A autorização de dois sistemas usando o protocolo Netlogon envolve a troca de dois números arbitrários de 8 bytes, as chamadas chaves de sessão. O processo de criptografia AES-CFB8 usa essas chaves aleatórias e um vetor de inicialização (IV), outra sequência exclusiva de 16 bytes. Mais precisamente, deve ser único: a especificação Netlogon afirma que IV sempre consiste em zeros.
O pesquisador Tom Turworth descobriu o seguinte: se você der ao algoritmo como entrada uma chave de sessão de oito zeros e fizer 256 tentativas de login, em uma delas a combinação de uma chave zero e um vetor de inicialização zero dará um ClientCredential zero. Sabendo disso, podemos fazer login no servidor, como qualquer computador do domínio. Nesse estágio, o invasor ainda não consegue trocar dados criptografados, mas isso não é necessário: o servidor estabelecerá facilmente uma sessão sem criptografia, aparentemente para suportar sistemas operacionais antigos. Como resultado, é possível fazer login como administrador do servidor atacado e alterar a senha no Active Directory.
Na prática, o processo de ataque requer etapas adicionais, mas se você tiver acesso de rede ao controlador de domínio (ao acessar a rede local), elas são bastante simples.

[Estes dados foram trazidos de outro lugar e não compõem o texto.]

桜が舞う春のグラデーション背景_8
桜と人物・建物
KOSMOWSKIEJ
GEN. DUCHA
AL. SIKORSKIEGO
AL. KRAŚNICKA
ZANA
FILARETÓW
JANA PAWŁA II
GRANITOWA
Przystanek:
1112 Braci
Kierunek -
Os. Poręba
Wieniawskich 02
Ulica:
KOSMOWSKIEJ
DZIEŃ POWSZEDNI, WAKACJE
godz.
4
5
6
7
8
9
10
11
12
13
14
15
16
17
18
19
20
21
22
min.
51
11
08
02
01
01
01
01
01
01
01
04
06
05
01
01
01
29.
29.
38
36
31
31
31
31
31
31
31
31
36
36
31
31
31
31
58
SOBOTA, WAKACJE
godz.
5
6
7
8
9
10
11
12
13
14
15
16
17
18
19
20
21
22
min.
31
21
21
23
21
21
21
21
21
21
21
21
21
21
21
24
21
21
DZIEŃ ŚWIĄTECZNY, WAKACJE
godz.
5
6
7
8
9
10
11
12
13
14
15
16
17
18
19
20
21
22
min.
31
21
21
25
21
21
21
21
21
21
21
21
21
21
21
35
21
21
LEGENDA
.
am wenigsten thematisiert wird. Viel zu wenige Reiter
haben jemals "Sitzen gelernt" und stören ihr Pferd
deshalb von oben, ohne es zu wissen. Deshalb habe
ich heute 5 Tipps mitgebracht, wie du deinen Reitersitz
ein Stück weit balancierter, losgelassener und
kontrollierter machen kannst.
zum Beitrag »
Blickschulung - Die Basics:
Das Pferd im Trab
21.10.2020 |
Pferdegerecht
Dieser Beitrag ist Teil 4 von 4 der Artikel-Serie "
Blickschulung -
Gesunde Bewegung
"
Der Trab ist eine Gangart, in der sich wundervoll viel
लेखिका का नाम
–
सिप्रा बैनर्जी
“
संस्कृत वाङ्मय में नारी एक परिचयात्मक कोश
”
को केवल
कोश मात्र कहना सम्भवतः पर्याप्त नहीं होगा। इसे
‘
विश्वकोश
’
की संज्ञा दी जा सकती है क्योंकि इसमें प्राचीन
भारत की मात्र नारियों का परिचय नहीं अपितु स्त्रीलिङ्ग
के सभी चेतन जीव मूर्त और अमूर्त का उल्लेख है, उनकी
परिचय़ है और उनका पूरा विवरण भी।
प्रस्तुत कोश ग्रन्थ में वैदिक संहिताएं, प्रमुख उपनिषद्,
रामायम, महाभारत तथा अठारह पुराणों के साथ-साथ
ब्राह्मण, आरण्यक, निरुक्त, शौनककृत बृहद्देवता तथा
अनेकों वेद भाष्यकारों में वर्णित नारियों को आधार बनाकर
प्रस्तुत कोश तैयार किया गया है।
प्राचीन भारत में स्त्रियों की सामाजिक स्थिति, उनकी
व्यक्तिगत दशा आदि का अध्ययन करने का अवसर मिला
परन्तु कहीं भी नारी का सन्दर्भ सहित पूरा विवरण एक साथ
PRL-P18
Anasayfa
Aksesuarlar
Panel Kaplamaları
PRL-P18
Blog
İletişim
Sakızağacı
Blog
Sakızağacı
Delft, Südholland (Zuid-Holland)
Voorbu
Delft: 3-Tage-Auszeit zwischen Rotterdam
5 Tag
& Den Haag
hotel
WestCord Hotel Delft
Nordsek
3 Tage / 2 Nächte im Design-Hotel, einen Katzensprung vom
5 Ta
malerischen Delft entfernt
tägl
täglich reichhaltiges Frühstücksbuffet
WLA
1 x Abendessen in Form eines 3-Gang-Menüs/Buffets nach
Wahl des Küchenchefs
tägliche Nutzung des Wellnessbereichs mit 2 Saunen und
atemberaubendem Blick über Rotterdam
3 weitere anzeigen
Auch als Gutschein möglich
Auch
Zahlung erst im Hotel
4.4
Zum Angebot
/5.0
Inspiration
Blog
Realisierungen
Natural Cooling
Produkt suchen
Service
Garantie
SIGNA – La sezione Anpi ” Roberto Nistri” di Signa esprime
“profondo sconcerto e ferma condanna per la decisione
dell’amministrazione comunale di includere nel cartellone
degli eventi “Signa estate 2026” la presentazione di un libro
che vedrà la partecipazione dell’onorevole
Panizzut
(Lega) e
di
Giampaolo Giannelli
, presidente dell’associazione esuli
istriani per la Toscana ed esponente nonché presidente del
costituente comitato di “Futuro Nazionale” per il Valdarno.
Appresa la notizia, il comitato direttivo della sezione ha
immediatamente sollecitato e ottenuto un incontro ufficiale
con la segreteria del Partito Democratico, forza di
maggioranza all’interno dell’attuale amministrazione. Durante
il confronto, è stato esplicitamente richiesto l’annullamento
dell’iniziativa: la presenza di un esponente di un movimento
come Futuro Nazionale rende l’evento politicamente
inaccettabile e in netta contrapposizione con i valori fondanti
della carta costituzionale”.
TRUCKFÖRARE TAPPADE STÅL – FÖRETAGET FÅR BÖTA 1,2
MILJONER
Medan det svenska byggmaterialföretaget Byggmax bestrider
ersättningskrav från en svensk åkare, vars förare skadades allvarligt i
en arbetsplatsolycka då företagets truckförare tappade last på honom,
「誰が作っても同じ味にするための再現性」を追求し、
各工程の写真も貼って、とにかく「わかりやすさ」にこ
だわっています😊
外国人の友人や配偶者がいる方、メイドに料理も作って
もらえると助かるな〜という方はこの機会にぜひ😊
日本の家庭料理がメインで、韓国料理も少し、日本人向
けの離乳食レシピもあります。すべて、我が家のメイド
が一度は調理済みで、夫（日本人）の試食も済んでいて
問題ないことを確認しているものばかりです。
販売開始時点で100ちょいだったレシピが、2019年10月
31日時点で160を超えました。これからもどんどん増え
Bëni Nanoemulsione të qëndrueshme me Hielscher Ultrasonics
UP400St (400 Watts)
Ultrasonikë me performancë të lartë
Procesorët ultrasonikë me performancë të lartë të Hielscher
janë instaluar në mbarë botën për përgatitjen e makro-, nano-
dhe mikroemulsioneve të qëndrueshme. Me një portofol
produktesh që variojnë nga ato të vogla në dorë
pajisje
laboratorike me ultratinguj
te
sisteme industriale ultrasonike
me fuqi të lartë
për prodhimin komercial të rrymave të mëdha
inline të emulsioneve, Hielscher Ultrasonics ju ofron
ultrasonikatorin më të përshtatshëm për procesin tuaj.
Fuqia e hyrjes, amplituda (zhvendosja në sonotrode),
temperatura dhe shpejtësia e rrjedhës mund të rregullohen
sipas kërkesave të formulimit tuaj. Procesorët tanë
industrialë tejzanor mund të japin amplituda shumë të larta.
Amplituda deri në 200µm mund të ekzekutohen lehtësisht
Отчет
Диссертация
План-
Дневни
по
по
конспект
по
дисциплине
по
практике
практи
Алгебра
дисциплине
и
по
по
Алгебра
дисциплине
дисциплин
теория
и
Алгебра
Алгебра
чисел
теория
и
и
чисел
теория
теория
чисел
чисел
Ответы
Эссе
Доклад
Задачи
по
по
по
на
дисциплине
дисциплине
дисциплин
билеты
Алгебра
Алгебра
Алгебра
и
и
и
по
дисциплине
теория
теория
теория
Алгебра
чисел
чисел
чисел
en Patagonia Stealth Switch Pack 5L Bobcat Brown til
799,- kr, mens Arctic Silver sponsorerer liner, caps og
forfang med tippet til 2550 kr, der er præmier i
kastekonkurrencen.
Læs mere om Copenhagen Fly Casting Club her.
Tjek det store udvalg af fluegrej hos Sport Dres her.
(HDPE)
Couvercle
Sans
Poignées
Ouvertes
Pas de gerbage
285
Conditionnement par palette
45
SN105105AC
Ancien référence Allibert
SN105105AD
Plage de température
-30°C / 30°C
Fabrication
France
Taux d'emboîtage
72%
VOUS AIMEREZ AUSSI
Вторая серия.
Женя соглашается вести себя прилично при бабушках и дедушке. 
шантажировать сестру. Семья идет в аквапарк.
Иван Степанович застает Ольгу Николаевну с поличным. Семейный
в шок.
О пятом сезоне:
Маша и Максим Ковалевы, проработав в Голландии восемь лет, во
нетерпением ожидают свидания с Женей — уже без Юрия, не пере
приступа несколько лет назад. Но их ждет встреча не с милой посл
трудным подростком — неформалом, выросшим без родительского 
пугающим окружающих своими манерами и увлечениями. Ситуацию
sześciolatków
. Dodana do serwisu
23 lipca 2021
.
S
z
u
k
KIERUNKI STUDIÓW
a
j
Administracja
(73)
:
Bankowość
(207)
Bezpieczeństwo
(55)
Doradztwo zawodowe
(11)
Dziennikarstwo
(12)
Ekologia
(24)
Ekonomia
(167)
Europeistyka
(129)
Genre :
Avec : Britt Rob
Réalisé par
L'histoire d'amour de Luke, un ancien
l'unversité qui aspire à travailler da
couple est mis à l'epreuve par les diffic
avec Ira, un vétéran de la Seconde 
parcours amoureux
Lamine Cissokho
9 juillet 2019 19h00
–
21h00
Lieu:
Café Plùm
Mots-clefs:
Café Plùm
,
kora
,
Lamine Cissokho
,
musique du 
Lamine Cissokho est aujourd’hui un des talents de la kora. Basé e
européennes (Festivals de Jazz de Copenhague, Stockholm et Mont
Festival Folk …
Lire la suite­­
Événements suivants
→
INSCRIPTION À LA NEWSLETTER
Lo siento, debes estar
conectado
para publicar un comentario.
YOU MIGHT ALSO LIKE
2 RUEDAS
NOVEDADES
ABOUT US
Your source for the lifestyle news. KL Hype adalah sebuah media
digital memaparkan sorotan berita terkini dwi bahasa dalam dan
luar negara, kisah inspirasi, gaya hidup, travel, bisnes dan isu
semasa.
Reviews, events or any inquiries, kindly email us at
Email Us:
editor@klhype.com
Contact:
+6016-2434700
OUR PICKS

Duas semanas atrás, uma exploração da vulnerabilidade foi tornada pública e já há relatos de ataques reais a servidores Windows.
A julgar pelos dados das instruções da Microsoft para administradores, a vulnerabilidade será encerrada em duas etapas. No primeiro, a partir de 11 de agosto (se você instalou o patch, é claro), os sistemas antigos que só podem se conectar ao domínio usando o protocolo vulnerável poderão fazer isso. Neste caso, o conhecidométodo de ataque, mas pode haver outros métodos mais sofisticados. Na segunda fase, a partir de 9 de fevereiro de 2021, os servidores com suporte eliminarão as conexões sem criptografar dados por padrão. Em outras palavras, algumas organizações causam dor de cabeça aos administradores para identificar e atualizar sistemas legados. Em qualquer caso, é necessário fechar a vulnerabilidade, o custo de hacking é muito alto.
O que mais aconteceu:
Os códigos-fonte do Windows XP e outros sistemas operacionais antigos da Microsoft vazaram . O arquivo de 43 gigabytes apareceu em domínio público na semana passada. A integridade e qualidade do vazamento ainda não foram devidamente avaliadas. Talvez isso leve à descoberta de novas vulnerabilidades críticas no Windows XP, que ninguém mais consertará. Por outro lado, mesmo os bugs conhecidos deste SO o tornam inseguro, o vazamento neste caso não muda nada.